AGENTS.md tells agents to use vouch instead of raw installs, to explain why a dependency is needed before adding it, and — crucially — not to silence the gate on a human's behalf. As agents add more dependencies, the ledger becomes the place a human reviews those decisions, asynchronously and accountably.


What it is not

Not a scanner. Deep per-package analysis (typosquatting, behavioral) is the job of tools like npq and Socket. We don't scan for CVEs to discover them — we record the advisory posture of what you recorded and flag drift after the fact. vouch owns provenance and enforcement.

Not a replacement for your package manager's native defenses, either.

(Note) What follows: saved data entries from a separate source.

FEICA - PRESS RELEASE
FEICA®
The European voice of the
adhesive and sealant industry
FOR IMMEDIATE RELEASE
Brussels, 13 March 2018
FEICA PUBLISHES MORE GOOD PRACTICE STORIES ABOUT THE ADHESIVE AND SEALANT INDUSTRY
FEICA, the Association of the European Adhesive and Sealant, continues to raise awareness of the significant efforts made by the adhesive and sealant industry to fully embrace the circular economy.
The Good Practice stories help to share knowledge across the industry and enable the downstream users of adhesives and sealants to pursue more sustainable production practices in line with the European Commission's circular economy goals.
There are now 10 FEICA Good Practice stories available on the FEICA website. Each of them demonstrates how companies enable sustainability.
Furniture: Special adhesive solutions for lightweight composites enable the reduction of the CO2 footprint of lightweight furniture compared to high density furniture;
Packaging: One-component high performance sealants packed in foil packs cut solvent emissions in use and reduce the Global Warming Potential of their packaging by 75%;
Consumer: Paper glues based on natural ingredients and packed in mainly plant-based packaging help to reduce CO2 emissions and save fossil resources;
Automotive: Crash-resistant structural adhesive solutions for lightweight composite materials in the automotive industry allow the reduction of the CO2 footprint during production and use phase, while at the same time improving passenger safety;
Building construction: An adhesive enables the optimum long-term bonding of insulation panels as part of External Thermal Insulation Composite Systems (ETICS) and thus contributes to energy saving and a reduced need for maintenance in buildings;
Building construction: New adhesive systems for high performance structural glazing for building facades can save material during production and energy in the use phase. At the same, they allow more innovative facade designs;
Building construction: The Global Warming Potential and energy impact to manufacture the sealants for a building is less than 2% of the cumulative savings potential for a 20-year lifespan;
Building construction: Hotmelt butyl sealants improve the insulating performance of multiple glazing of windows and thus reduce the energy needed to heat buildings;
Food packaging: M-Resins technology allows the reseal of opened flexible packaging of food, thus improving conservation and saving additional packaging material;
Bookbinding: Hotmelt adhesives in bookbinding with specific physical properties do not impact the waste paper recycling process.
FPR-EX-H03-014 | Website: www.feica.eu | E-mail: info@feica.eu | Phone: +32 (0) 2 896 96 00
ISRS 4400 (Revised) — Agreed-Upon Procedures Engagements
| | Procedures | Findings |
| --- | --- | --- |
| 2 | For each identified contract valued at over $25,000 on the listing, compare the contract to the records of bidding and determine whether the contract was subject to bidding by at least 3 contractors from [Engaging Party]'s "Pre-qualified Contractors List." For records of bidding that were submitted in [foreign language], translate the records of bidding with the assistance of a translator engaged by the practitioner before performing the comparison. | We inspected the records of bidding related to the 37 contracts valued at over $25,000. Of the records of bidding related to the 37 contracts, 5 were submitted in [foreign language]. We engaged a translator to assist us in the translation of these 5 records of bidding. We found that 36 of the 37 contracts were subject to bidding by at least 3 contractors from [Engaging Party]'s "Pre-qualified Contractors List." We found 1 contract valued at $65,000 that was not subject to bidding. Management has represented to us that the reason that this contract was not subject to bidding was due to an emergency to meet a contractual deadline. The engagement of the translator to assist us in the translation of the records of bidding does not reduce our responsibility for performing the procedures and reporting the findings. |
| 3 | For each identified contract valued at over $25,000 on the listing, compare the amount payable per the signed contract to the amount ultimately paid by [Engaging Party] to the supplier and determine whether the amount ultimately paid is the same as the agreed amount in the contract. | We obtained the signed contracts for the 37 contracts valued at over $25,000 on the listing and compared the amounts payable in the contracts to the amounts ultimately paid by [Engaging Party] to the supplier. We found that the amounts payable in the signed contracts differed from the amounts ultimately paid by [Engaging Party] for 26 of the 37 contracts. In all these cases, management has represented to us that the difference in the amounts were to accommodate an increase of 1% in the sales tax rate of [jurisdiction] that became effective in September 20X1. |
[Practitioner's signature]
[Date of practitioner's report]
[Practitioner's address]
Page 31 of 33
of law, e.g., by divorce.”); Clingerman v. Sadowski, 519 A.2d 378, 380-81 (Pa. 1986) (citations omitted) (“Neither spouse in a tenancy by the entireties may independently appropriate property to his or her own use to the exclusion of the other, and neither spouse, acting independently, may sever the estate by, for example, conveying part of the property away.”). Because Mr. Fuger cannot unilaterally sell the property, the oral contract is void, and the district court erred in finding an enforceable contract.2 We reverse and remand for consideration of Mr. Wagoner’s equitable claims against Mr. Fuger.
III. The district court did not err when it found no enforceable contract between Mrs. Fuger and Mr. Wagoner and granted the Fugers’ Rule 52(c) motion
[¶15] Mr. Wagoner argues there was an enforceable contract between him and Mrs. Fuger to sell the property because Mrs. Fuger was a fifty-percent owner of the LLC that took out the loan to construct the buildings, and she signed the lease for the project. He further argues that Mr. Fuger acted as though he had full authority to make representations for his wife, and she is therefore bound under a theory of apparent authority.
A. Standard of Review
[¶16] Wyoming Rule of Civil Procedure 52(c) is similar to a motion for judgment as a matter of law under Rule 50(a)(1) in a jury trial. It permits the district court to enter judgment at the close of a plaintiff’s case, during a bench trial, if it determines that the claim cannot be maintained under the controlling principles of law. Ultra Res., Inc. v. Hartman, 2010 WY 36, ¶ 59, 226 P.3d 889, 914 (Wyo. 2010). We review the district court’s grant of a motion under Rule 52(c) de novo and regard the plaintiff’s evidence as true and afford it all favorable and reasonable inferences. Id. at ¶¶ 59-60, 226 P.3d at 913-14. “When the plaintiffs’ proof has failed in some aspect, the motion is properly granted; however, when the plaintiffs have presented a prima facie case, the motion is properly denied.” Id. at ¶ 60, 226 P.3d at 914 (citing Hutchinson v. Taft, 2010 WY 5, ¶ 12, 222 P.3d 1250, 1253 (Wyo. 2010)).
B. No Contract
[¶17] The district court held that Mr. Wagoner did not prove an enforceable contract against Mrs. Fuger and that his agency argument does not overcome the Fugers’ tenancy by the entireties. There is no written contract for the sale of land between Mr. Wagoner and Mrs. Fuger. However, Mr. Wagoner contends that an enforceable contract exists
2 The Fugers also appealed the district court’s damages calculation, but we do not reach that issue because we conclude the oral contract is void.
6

Modern versions ship install-time gates — pnpm's minimumReleaseAge (default on in pnpm 11), Yarn's npmMinimalAgeGate, npm's release-age controls. vouch complements them: those gate what installs; vouch records who decided, and why, where the PR can see it — the one thing none of them do. On package-manager versions without those defaults (e.g. pnpm 9), vouch's install-time review is the gate you'd otherwise lack.

Zero dependencies

"dependencies": {}. Built on Node 18+ built-ins. A dependency-security tool with no dependencies of its own.

About

A dependency-decision ledger for Node.js & coding agents — every dependency recorded, explained, and reviewable in the PR. Zero runtime deps.